Il filmato di cronaca invece ha riportato facilmente alla memoria anni di produzioni televisive e cinematografiche tutte concentrate su questo tema: innumerevoli puntate di Gomorra, di Romanzo criminale, di Suburra, come pure al cinema proprio recentemente ha avuto un discreto successo il film sul criminale messicano Pablo Escobar. È stata riproposta la visione di quel mondo da tutte le angolazioni possibili e spesso ci si è interrogati su quanto, in che modo, possano avere influenzato modelli di comportamento, linguaggi, poi ripresi ad esempio dai giovani, grandi appassionati del genere.

L’interrogativo è semplice e somiglia al dilemma dell’uovo e della gallina. La televisione e il cinema rispecchiano la realtà, ne prendono spunto, riproducono fedelmente le scansioni temporali, lo spessore dei personaggi, oppure la anticipano, la sintetizzano e la ripropongono metabolizzata? Il calderone entro il quale si mescola questa dimensione e si cercano risposte è composto da un mix di potenza formidabile: la televisione, il cinema e Internet.

Difficile trovare risposte convincenti ed esaurienti. Succede spesso, anche quando si discute su un film, che si possa sostenere che la finalità del racconto visivo può anche consistere nello svelare i limiti (apparentemente infiniti) cui è capace la natura umana di esercitare violenza verso se stessa, con la speranza di poter poi sviluppare i necessari antidoti. Allo stesso modo si pone il problema quando si dibatte la questione del “diritto/dovere” di cronaca nel voler mostrare immagini cruente, nelle trasmissioni di informazione o quando si immettono nei social network.

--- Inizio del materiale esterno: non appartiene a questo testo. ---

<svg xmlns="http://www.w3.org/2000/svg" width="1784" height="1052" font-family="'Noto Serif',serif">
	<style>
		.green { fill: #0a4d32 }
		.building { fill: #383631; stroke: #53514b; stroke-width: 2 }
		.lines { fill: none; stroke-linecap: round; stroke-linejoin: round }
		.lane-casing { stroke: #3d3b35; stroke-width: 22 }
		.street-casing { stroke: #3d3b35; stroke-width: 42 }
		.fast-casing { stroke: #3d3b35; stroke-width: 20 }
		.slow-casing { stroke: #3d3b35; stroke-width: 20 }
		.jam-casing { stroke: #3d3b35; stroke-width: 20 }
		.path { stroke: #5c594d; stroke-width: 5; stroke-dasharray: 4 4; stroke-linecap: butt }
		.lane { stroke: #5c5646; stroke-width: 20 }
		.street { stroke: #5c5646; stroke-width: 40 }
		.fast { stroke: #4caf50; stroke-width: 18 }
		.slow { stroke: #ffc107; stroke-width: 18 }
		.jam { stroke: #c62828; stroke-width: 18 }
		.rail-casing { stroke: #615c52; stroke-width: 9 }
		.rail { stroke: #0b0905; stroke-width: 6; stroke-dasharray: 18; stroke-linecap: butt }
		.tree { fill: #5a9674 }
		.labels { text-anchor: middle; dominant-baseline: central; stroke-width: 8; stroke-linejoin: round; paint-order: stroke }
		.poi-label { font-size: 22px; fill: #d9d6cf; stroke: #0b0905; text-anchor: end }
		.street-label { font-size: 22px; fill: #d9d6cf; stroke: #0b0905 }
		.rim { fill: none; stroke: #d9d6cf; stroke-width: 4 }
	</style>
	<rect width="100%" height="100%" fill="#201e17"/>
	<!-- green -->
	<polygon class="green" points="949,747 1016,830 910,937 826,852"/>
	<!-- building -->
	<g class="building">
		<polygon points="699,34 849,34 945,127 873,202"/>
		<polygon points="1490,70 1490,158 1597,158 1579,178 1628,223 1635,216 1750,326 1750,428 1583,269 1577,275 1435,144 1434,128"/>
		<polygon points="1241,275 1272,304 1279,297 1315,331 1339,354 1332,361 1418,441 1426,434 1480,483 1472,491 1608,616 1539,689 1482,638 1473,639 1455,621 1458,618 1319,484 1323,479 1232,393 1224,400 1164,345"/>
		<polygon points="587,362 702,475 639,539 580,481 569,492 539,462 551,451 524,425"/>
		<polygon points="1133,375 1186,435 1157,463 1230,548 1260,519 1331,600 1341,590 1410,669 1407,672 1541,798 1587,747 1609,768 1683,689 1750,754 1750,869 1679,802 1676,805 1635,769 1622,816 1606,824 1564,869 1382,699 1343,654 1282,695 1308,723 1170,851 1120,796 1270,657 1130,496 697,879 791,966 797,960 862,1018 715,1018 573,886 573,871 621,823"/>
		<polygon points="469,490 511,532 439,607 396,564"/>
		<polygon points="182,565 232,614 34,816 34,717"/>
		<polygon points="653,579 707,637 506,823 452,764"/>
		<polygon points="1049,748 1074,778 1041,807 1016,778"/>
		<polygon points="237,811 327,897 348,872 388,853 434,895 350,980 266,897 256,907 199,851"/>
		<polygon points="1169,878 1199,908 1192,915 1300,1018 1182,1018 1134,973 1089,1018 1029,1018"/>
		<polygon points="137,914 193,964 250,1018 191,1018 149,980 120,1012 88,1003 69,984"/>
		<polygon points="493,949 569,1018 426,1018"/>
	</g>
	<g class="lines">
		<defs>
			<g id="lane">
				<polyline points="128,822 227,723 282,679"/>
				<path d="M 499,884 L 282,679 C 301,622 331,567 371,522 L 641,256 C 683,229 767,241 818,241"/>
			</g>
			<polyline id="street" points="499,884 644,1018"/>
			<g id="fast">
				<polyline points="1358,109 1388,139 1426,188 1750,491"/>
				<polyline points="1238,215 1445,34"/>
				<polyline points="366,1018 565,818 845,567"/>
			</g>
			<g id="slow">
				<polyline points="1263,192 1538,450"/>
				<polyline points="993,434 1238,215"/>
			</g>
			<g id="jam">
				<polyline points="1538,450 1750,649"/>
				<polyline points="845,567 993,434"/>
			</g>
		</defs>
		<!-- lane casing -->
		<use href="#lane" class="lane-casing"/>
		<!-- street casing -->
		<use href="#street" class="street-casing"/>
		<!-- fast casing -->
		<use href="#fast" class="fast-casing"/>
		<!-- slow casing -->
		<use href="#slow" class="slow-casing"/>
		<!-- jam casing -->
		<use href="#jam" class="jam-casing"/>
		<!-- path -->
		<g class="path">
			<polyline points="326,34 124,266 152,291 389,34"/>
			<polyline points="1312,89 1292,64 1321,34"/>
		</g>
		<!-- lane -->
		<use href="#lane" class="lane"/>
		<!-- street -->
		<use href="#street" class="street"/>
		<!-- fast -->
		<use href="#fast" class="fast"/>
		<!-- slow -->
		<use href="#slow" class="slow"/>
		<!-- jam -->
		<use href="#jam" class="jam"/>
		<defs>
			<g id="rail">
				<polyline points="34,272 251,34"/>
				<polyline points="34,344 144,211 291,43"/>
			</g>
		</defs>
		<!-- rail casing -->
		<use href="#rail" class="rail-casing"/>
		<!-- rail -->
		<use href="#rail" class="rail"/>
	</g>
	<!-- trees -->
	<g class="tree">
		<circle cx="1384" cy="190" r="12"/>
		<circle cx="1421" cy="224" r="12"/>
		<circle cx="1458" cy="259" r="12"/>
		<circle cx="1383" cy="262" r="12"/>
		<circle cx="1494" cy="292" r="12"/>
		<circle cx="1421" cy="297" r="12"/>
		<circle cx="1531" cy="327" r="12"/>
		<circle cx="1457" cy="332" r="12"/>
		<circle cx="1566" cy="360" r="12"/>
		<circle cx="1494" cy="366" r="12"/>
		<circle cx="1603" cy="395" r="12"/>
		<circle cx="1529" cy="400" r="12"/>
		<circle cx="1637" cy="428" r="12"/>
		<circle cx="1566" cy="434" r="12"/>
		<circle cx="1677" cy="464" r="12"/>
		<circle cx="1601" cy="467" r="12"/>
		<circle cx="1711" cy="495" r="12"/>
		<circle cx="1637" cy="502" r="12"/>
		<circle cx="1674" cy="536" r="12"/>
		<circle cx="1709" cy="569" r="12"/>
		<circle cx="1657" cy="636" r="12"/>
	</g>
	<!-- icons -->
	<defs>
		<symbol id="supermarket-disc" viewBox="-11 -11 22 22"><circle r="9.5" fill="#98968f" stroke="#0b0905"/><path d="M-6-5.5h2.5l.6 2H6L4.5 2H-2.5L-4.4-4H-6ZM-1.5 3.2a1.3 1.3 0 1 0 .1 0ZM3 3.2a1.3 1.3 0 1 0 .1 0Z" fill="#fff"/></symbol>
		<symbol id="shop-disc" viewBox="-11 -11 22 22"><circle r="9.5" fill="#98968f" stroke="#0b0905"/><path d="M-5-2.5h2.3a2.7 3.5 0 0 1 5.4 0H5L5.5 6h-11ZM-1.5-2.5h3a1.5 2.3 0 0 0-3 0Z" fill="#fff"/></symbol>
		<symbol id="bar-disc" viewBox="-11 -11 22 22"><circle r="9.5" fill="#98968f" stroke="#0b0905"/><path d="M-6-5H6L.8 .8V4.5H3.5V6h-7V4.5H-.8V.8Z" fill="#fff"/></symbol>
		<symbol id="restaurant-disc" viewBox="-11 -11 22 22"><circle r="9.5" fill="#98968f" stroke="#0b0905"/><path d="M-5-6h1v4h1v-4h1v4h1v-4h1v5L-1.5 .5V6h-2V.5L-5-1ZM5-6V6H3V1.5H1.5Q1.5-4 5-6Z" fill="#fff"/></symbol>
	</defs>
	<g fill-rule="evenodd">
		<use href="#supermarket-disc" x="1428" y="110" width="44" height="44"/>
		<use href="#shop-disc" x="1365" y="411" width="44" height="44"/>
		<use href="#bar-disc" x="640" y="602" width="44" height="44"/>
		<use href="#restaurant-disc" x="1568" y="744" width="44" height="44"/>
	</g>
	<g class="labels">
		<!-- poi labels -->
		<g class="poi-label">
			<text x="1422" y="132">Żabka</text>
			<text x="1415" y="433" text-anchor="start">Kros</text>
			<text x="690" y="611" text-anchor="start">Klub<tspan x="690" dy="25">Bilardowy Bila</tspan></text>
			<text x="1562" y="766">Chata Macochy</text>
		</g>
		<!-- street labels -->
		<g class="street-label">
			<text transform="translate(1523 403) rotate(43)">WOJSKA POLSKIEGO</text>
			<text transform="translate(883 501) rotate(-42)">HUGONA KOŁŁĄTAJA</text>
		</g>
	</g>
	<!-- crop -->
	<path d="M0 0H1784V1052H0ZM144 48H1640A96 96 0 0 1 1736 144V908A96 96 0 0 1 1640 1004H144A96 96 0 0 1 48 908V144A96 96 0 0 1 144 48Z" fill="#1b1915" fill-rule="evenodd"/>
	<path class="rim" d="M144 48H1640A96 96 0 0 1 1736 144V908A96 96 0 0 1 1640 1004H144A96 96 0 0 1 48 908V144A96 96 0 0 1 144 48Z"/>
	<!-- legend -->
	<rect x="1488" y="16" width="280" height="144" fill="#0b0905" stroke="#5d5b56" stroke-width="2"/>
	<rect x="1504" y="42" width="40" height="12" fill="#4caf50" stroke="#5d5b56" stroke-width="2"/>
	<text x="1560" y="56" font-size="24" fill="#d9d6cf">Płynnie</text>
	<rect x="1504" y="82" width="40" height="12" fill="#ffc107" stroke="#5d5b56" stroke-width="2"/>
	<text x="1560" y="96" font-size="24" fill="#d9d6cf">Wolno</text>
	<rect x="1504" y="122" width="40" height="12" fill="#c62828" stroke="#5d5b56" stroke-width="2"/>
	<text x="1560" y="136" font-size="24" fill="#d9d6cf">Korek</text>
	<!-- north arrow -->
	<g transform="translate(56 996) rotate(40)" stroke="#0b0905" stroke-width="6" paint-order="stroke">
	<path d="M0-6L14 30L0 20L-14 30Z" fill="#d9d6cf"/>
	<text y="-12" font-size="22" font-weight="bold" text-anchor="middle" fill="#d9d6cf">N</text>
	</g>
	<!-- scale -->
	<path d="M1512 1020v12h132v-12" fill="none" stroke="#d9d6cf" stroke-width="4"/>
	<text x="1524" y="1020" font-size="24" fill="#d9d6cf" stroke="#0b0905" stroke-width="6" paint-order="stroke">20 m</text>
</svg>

Secondo una rilevazione Audiweb per il Sole 24 Ore “indicano in 128 i minuti passati in rete dai navigatori tra i 4-7 anni e in 214 per gli 8-14 anni mentre il 97% dei bambini italiani con età compresa tra i 4 ed i 14 anni ha seguito la programmazione televisiva nel 2016 e vi ha dedicato 208 minuti al giorno, ogni giorno dell’anno”.

Nell’antica Cina, quando i bambini si recavano a scuola per la prima volta, ricevevano come manuale Il Libro dei tre caratteri e la prima combinazione di ideogrammi che dovevano apprendere significava: la natura dell’uomo è originariamente buona.

Nonostante questa visione, più o meno condivisibile, si deve invece constatare che, nella storia dell’umanità il terreno dei comportamenti violenti e aggressivi è stato sempre arato e seminato bene e in quei solchi crescono tuttora piante avvelenate che continuano a fare vittime. Cinema e televisione appaiono però innocenti: per quanto è stato studiato e approfondito l’argomento, sembrano sempre gli esseri umani ad essere i migliori sceneggiatori delle produzioni televisive seriali o dei film di grande successo.